Collected data:
----------

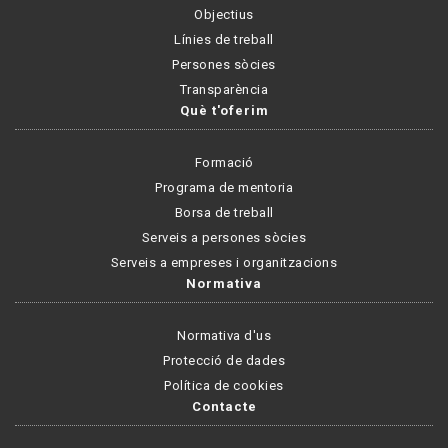
Objectius
Línies de treball
Persones sòcies
Transparència
Què t'oferim
Formació
Programa de mentoria
Borsa de treball
Serveis a persones sòcies
Serveis a empreses i organitzacions
Normativa
Normativa d'us
Protecció de dades
Política de cookies
Contacte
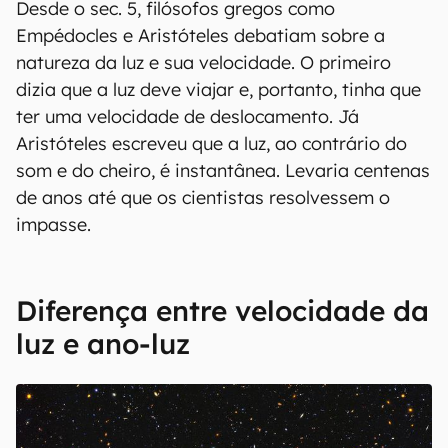
Desde o sec. 5, filósofos gregos como
Empédocles e Aristóteles debatiam sobre a
natureza da luz e sua velocidade. O primeiro
dizia que a luz deve viajar e, portanto, tinha que
ter uma velocidade de deslocamento. Já
Aristóteles escreveu que a luz, ao contrário do
som e do cheiro, é instantânea. Levaria centenas
de anos até que os cientistas resolvessem o
impasse.
Diferença entre velocidade da
luz e ano-luz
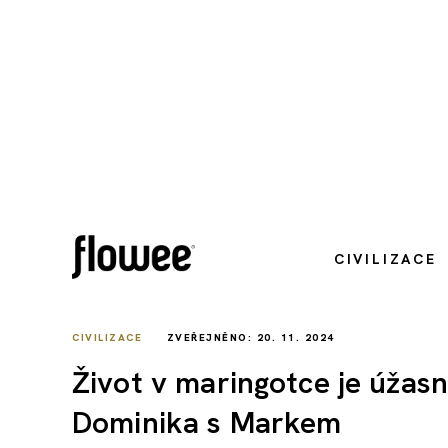
CIVILIZACE
CIVILIZACE
ZVEŘEJNĚNO: 20. 11. 2024
Život v maringotce je úžasný
Dominika s Markem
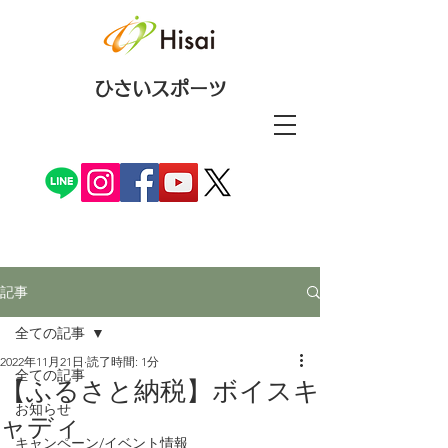
ひさいスポーツ
記事
全ての記事
2022年11月21日
読了時間: 1分
全ての記事
【ふるさと納税】ボイスキ
お知らせ
ャディ
キャンペーン/イベント情報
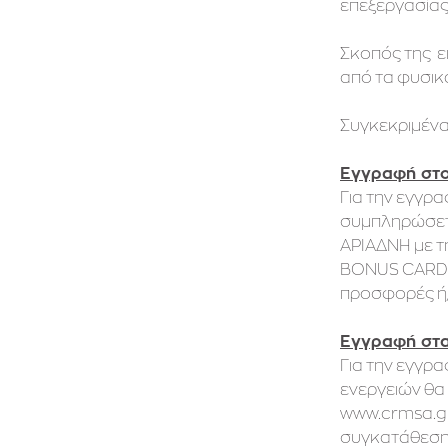
επεξεργασίας
Σκοπός της ε
από τα φυσικ
Συγκεκριμένα
Εγγραφή στο
Για την εγγρ
συμπληρώσετε
ΑΡΙΑΔΝΗ με τ
BONUS CARD C
προσφορές ή/
Εγγραφή στα
Για την εγγρ
ενεργειών θα
www.crmsa.gr
συγκατάθεση 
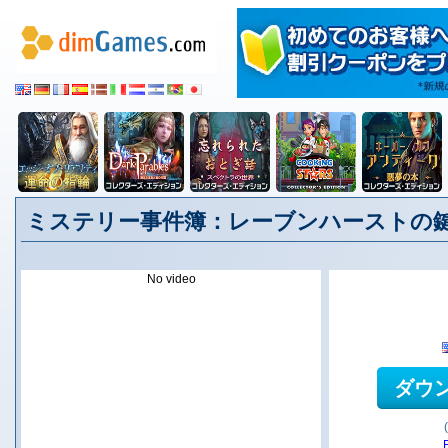
ミステリー事件簿：レーブンハーストの鍵
No video
ダウ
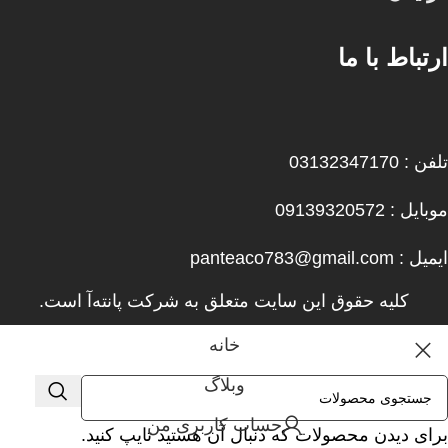
ارتباط با ما
تلفن : 03132347170
موبایل : 09139320572
ایمیل : panteaco783@gmail.com
کلیه حقوق این سایت متعلق به شرکت پانته‌آ است.
خانه
وبلاگ
حساب کاربری من
برای دیدن محصولات که دنبال آن هستید تایپ کنید.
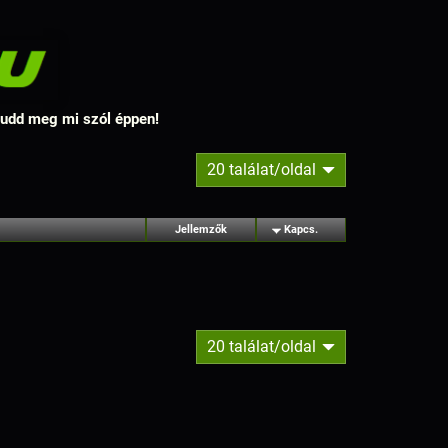
 tudd meg mi szól éppen!
20 találat/oldal
Jellemzők
Kapcs.
20 találat/oldal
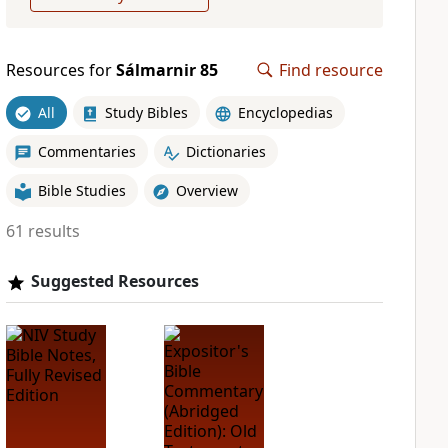
Resources for
Sálmarnir 85
Find resource
All
Study Bibles
Encyclopedias
Commentaries
Dictionaries
Bible Studies
Overview
61 results
Suggested Resources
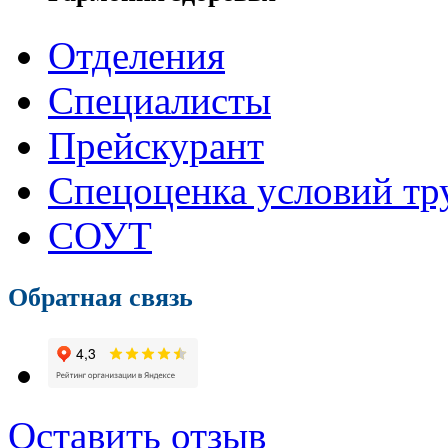
Отделения
Специалисты
Прейскурант
Спецоценка условий тр
СОУТ
Обратная связь
Оставить отзыв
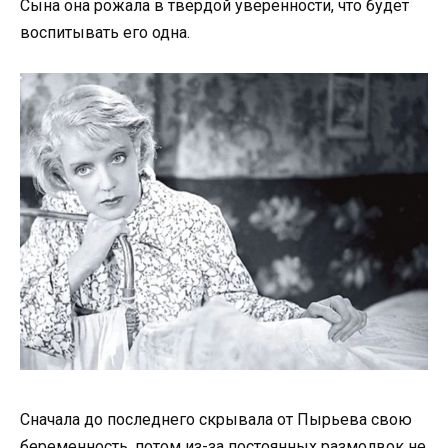
Сына она рожала в твердой уверенности, что будет
воспитывать его одна.
Сначала до последнего скрывала от Пырьева свою
беременность, потом из-за постоянных размолвок не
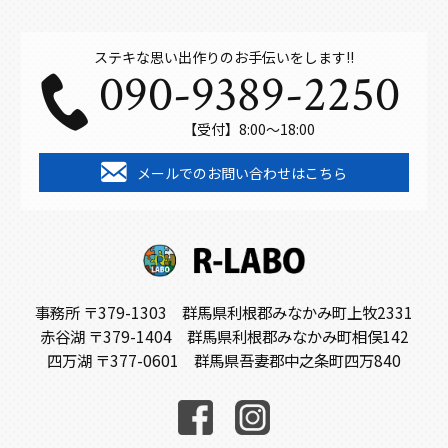
ステキな思い出作りのお手伝いをします!!
090-9389-2250
【受付】8:00～18:00
メールでのお問い合わせはこちら
事務所 〒379-1303 群馬県利根郡みなかみ町上牧2331
赤谷湖 〒379-1404 群馬県利根郡みなかみ町相俣142
四万湖 〒377-0601 群馬県吾妻郡中之条町四万840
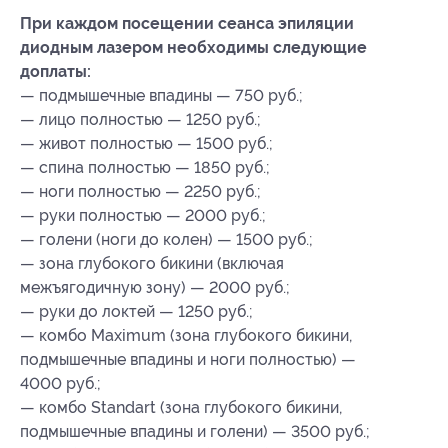
При каждом посещении сеанса эпиляции
диодным лазером необходимы следующие
доплаты:
— подмышечные впадины — 750 руб.;
— лицо полностью — 1250 руб.;
— живот полностью — 1500 руб.;
— спина полностью — 1850 руб.;
— ноги полностью — 2250 руб.;
— руки полностью — 2000 руб.;
— голени (ноги до колен) — 1500 руб.;
— зона глубокого бикини (включая
межъягодичную зону) — 2000 руб.;
— руки до локтей — 1250 руб.;
— комбо Maximum (зона глубокого бикини,
подмышечные впадины и ноги полностью) —
4000 руб.;
— комбо Standart (зона глубокого бикини,
подмышечные впадины и голени) — 3500 руб.;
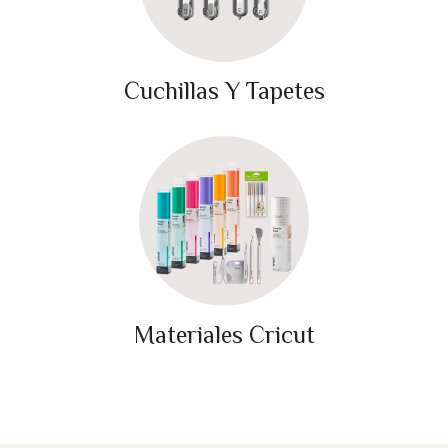
Cuchillas Y Tapetes
Materiales Cricut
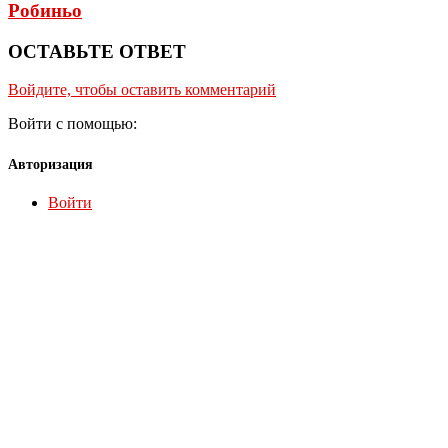
Робиньо
ОСТАВЬТЕ ОТВЕТ
Войдите, чтобы оставить комментарий
Войти с помощью:
Авторизация
Войти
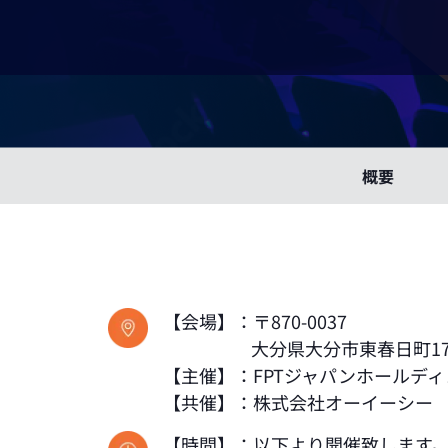
概要
【会場】：〒870-0037
大分県大分市東春日町17-20
【主催】：FPTジャパンホールデ
【共催】：株式会社オーイーシー
【時間】：以下より開催致します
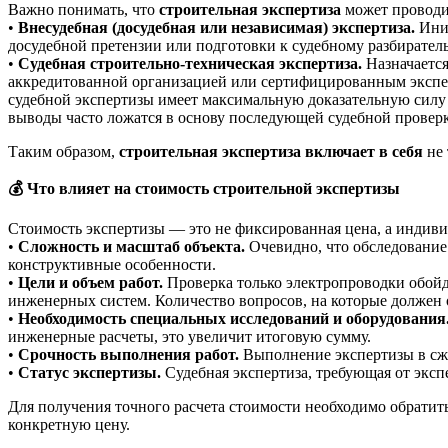
Важно понимать, что
строительная экспертиза
может проводит
•
Внесудебная (досудебная или независимая) экспертиза.
Ини
досудебной претензии или подготовки к судебному разбирател
•
Судебная строительно-техническая экспертиза.
Назначается
аккредитованной организацией или сертифицированным экспер
судебной экспертизы имеет максимальную доказательную силу в
выводы часто ложатся в основу последующей судебной проверк
Таким образом,
строительная экспертиза включает в себя
не 
💰
Что влияет на стоимость строительной экспертизы
Стоимость экспертизы — это не фиксированная цена, а индиви
•
Сложность и масштаб объекта.
Очевидно, что обследование
конструктивные особенности.
•
Цели и объем работ.
Проверка только электропроводки обойд
инженерных систем. Количество вопросов, на которые должен о
•
Необходимость специальных исследований и оборудования
инженерные расчеты, это увеличит итоговую сумму.
•
Срочность выполнения работ.
Выполнение экспертизы в сжа
•
Статус экспертизы.
Судебная экспертиза, требующая от эксп
Для получения точного расчета стоимости необходимо обратить
конкретную цену.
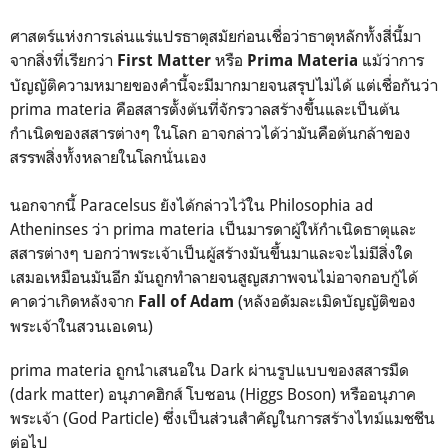
ศาสตร์แห่งการเล่นแร่แปรธาตุสมัยก่อนเชื่อว่าธาตุหลักทั้งสี่นี้มา
จากสิ่งที่เรียกว่า
หรือ
แม้ว่าการ
First Matter
Prima Materia
บัญญัติความหมายของคำนี้จะมีมากมายจนสรุปไม่ได้ แต่เชื่อกันว่า
prima materia คือสสารตั้งต้นที่จักรวาลสร้างขึ้นและเป็นต้น
กำเนิดของสสารต่างๆ ในโลก อาจกล่าวได้ว่ามันคือต้นกล้าของ
สรรพสิ่งทั้งหลายในโลกนั่นเอง
นอกจากนี้ Paracelsus ยังได้กล่าวไว้ใน Philosophia ad
Atheninses ว่า prima materia เป็นมารดาผู้ให้กำเนิดธาตุและ
สสารต่างๆ บอกว่าพระเจ้าเป็นผู้สร้างมันขึ้นมาและจะไม่มีสิ่งใด
เสมอเหมือนมันอีก มันถูกทำลายจนสูญสภาพจนไม่อาจกอบกู้ได้
คาดว่าเกิดหลังจาก
(หลังอดัมละเมิดบัญญัติของ
Fall of Adam
พระเจ้าในสวนเอเดน)
prima materia ถูกนำเสนอใน Dark ผ่านรูปแบบของสสารมืด
(dark matter) อนุภาคฮิกส์ โบซอน (Higgs Boson) หรืออนุภาค
พระเจ้า (God Particle) ซึ่งเป็นส่วนสำคัญในการสร้างไทม์แมชชีน
ต่อไป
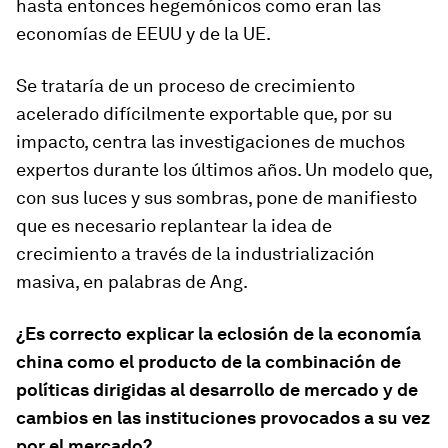
hasta entonces hegemónicos como eran las
economías de EEUU y de la UE.
Se trataría de un proceso de crecimiento
acelerado difícilmente exportable que, por su
impacto, centra las investigaciones de muchos
expertos durante los últimos años. Un modelo que,
con sus luces y sus sombras, pone de manifiesto
que es necesario replantear la idea de
crecimiento a través de la industrialización
masiva, en palabras de Ang.
¿Es correcto explicar la eclosión de la economía
china como el producto de la combinación de
políticas dirigidas al desarrollo de mercado y de
cambios en las instituciones provocados a su vez
por el mercado?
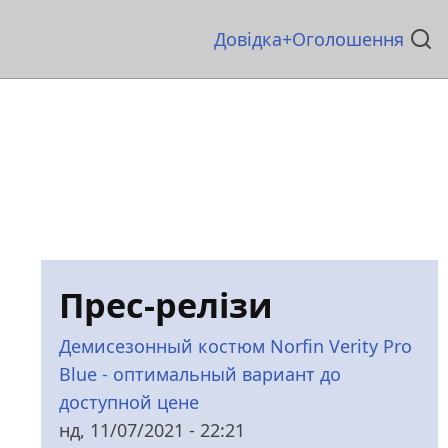
Основна
Довідка
Оголошення
навіґація
Прес-релізи
Демисезонный костюм Norfin Verity Pro
Blue - оптимальный вариант до
доступной цене
нд, 11/07/2021 - 22:21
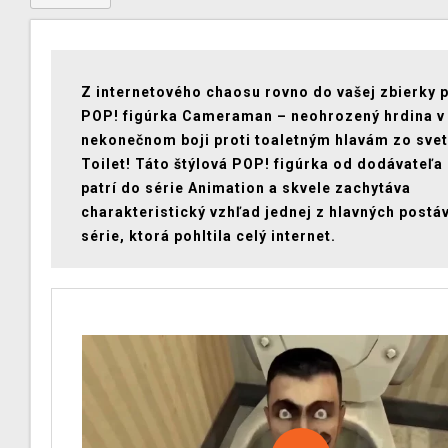
Z internetového chaosu rovno do vašej zbierky 
POP! figúrka Cameraman – neohrozený hrdina v
nekonečnom boji proti toaletným hlavám zo svet
Toilet! Táto štýlová POP! figúrka od dodávateľa
patrí do série Animation a skvele zachytáva
charakteristický vzhľad jednej z hlavných postáv
série, ktorá pohltila celý internet.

----------

Exercise description: The answer should be one number: how many lines of the data above contain "sòcies".

Your response: 2